Не теряя времени, военный развязал женщину и старика. Старик был огромен, тучен и настолько черен лицом, что Клешков думал, что он сейчас умрет от разрыва сердца. Старик сидел, ухватившись за ручки кресла, и прерывисто дышал.

- Онуфрий Никитич, надо уходить! - сказал ему военный. - Выстрелы слышали в городе, скоро будут гости.

Затопали шаги. Клешков с наганом и военный с обрезом кинулись к двери. Вломился дьякон.

- Живы? - завопил он оглушительно. - Спаси господи! Целы!

- Поздненько являешься, Дормидонт, - опустил обрез военный.

Дьякон подошел к мертвецам, разбросанным на полу, поглядел и часто закрестился:

- Помилуй господи, сам Фитиль.

- То-то и оно. Я говорил вам и Князеву: нельзя связываться со шпаной. Так и вышло.

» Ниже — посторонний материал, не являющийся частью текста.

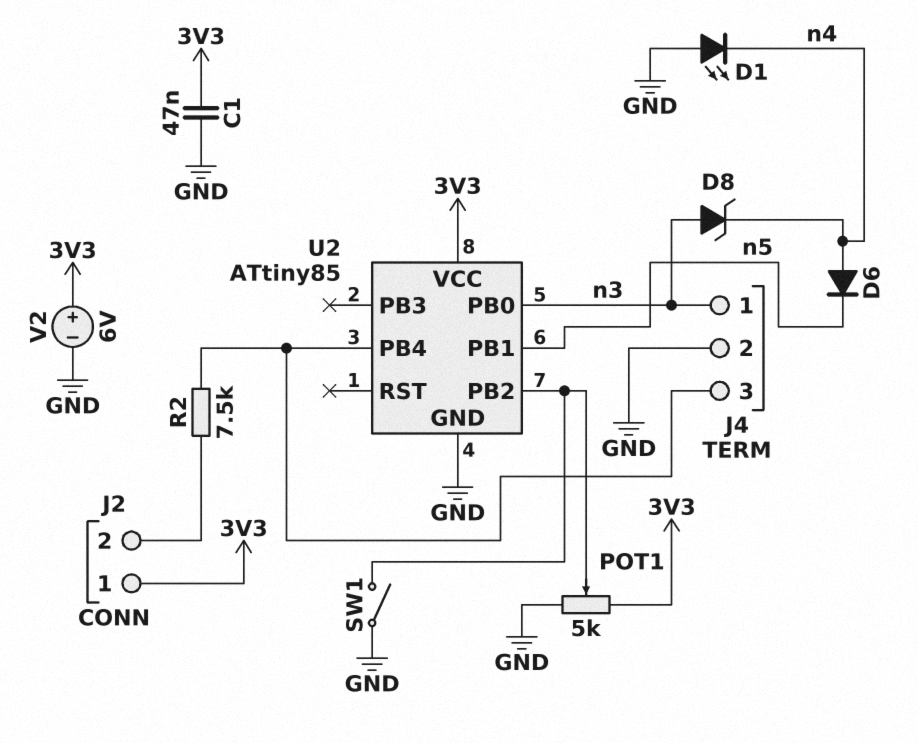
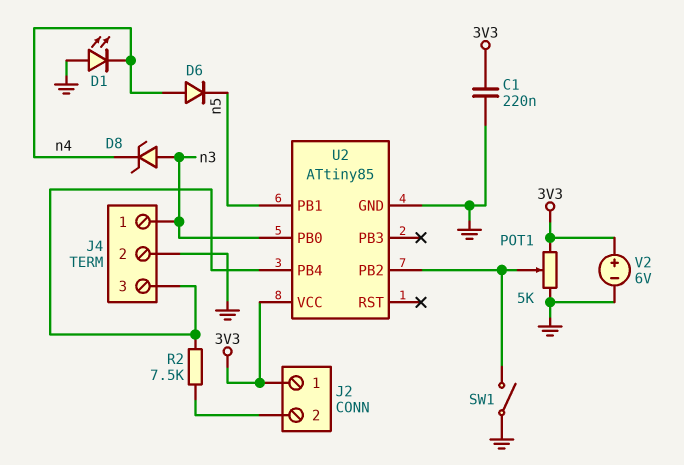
C1: 47nF (3V3, GND) -> 220nF (3V3, GND)

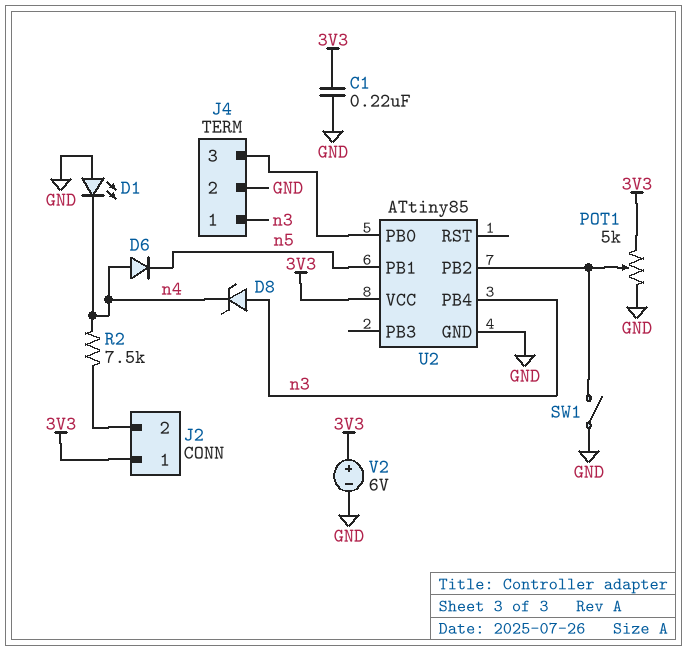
R2: 7.5k (J2/2, J4/3) -> 7.5k (J2/2, n4)
U2 pin PB0: n3 -> J4/3
U2 pin PB4: J4/3 -> n3

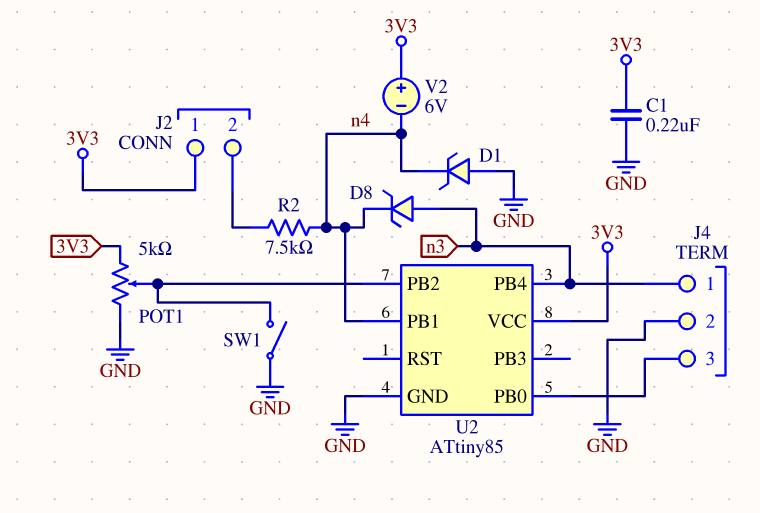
D1: LED (A GND, K n4) -> zener (A GND, K n4)
D6: diode (A n4, K n5) -> none
U2 pin PB1: n5 -> n4
V2: 6V (plus 3V3, minus GND) -> 6V (plus 3V3, minus n4)

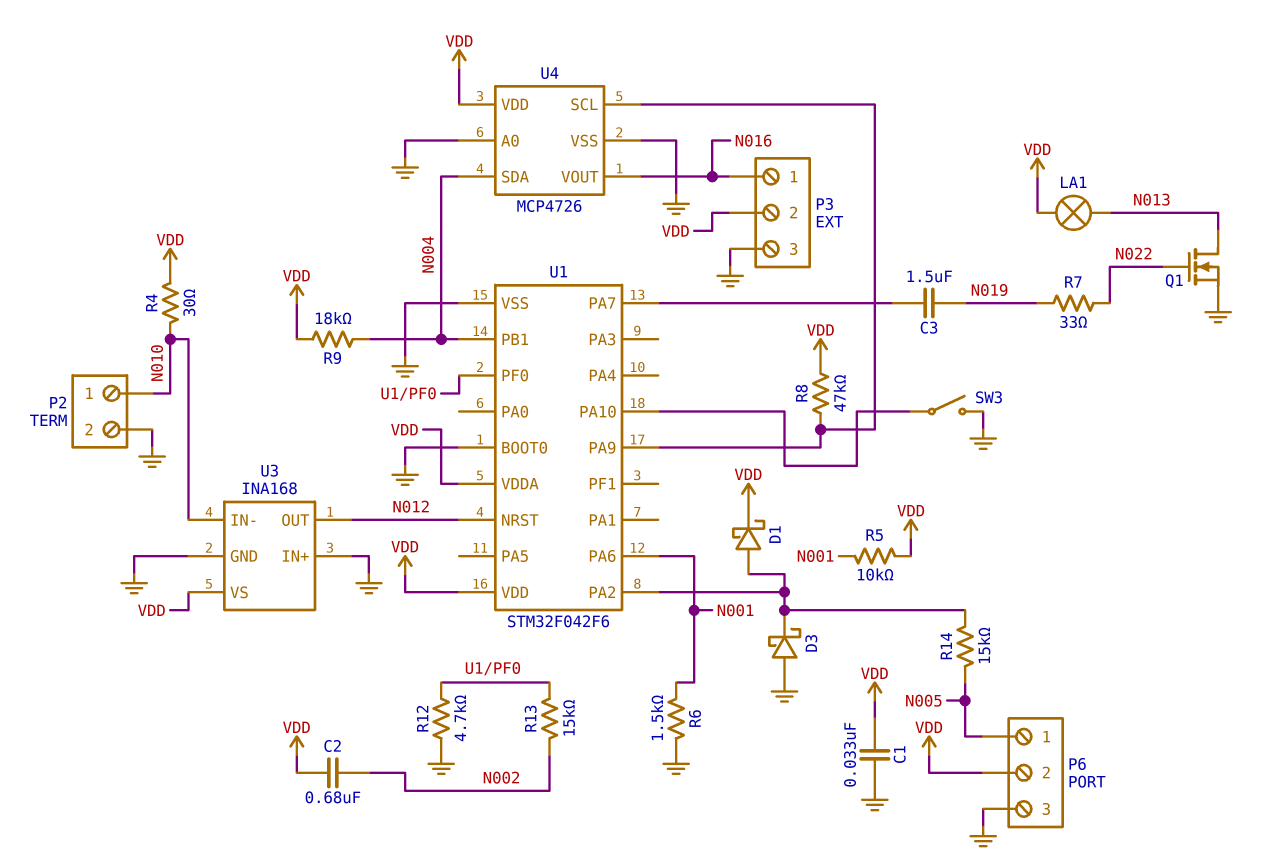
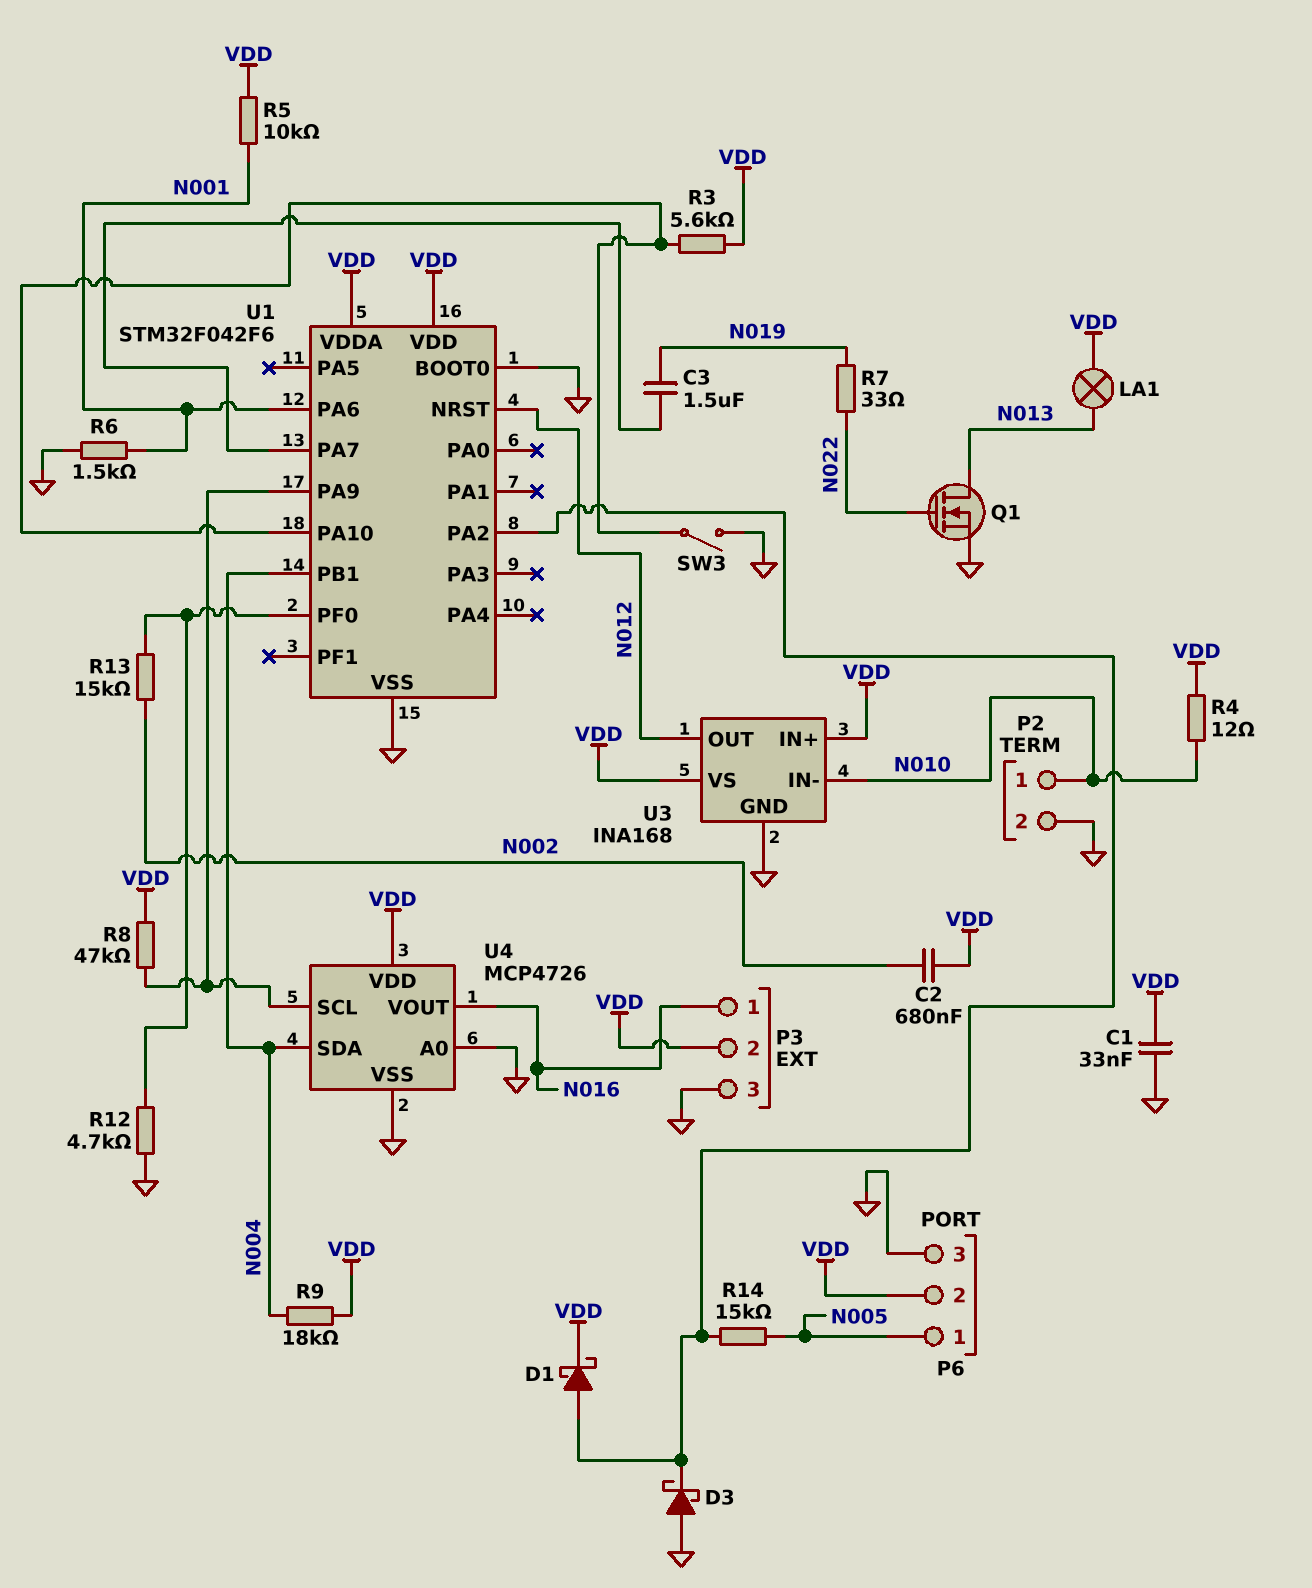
R3: none -> 5.6k (U1/PA10, VDD)
R4: 30 (N010, VDD) -> 12 (N010, VDD)
U3 pin IN+: GND -> VDD

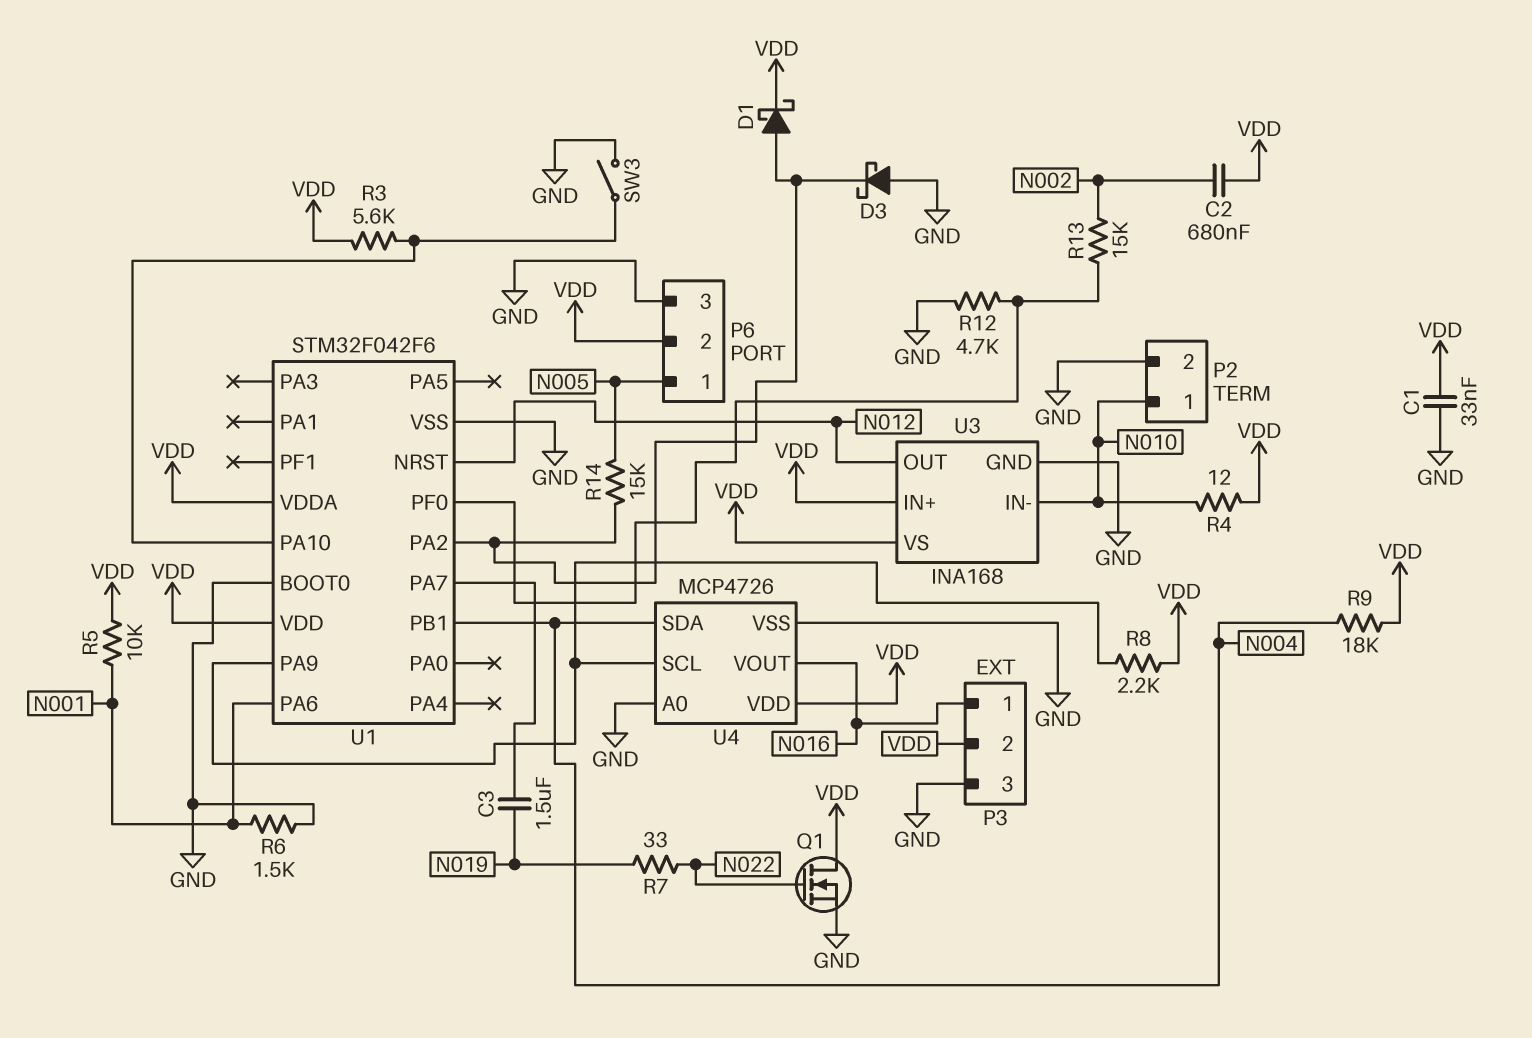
LA1: lamp (N013, VDD) -> none
Q1: NMOS (G N022, D N013, S GND) -> NMOS (G N022, D VDD, S GND)
R8: 47k (U1/PA9, VDD) -> 2.2k (U1/PA9, VDD)

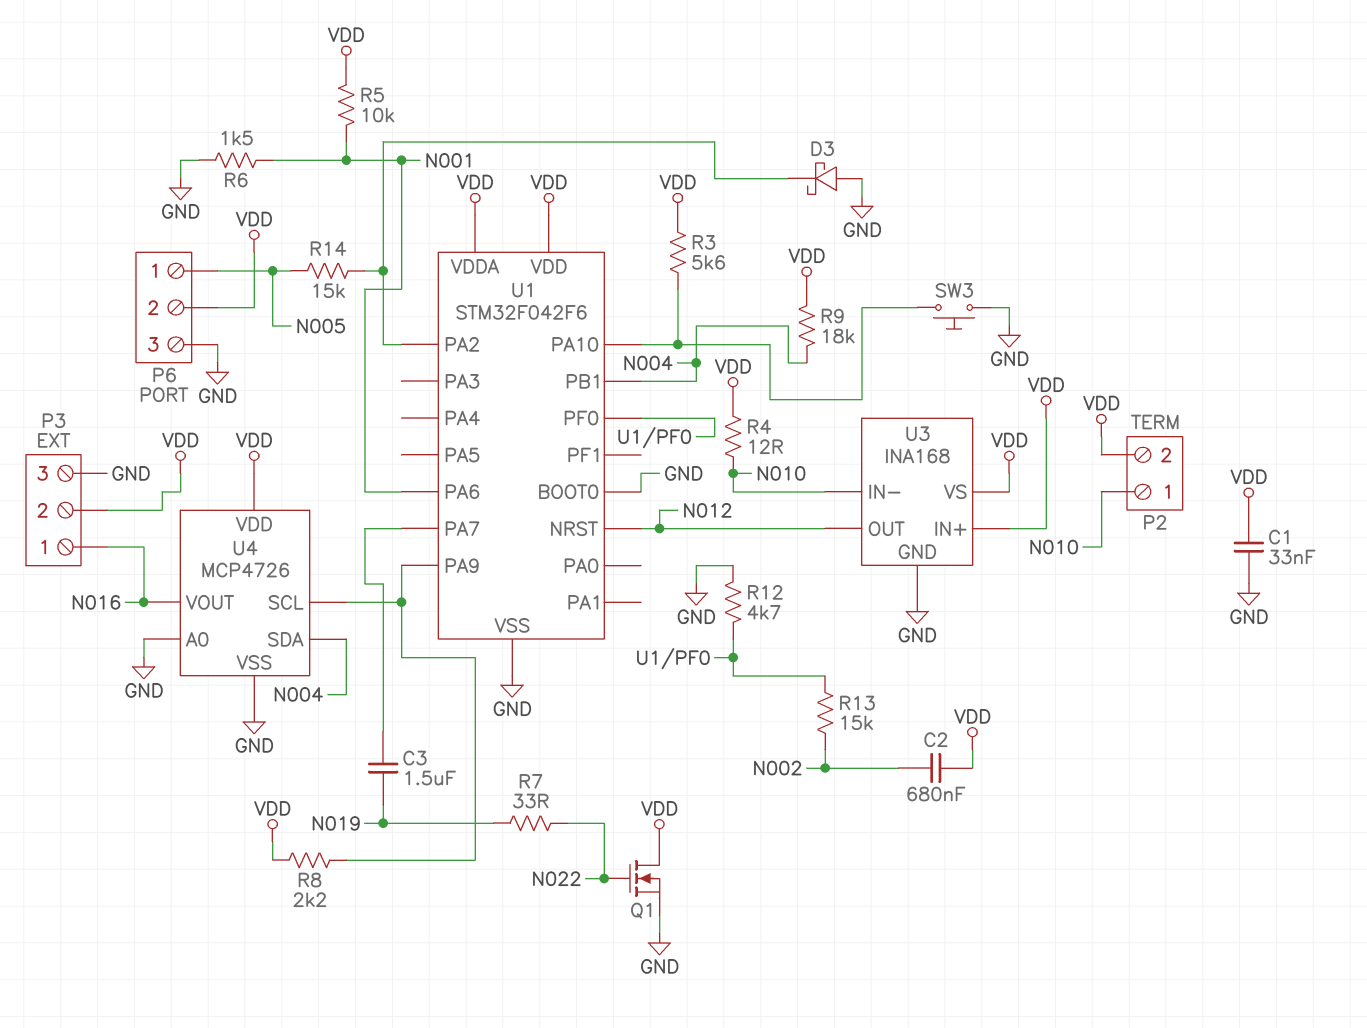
D1: schottky (A U1/PA2, K VDD) -> none
P2 pin 2: GND -> VDD
SW3: switch (GND, U1/PA10) -> button (GND, U1/PA10)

- Учтем, господин ротмистр.

- Уходим немедленно. Передай своим ребятам, чтобы проводили обоих: и этого, - он указал на Клешкова, - и того за город. Задерживать никого не будем. Побратались в деле. Уходить немедленно.

Дьякон исчез.

На время их разговора женщина пропадала куда-то и теперь возникла в дверях:

- Его нет!

- Нет? - переспросил военный. - Тогда бегом! Уходим! - Он быстро натянул шинель, нахлобучил фуражку.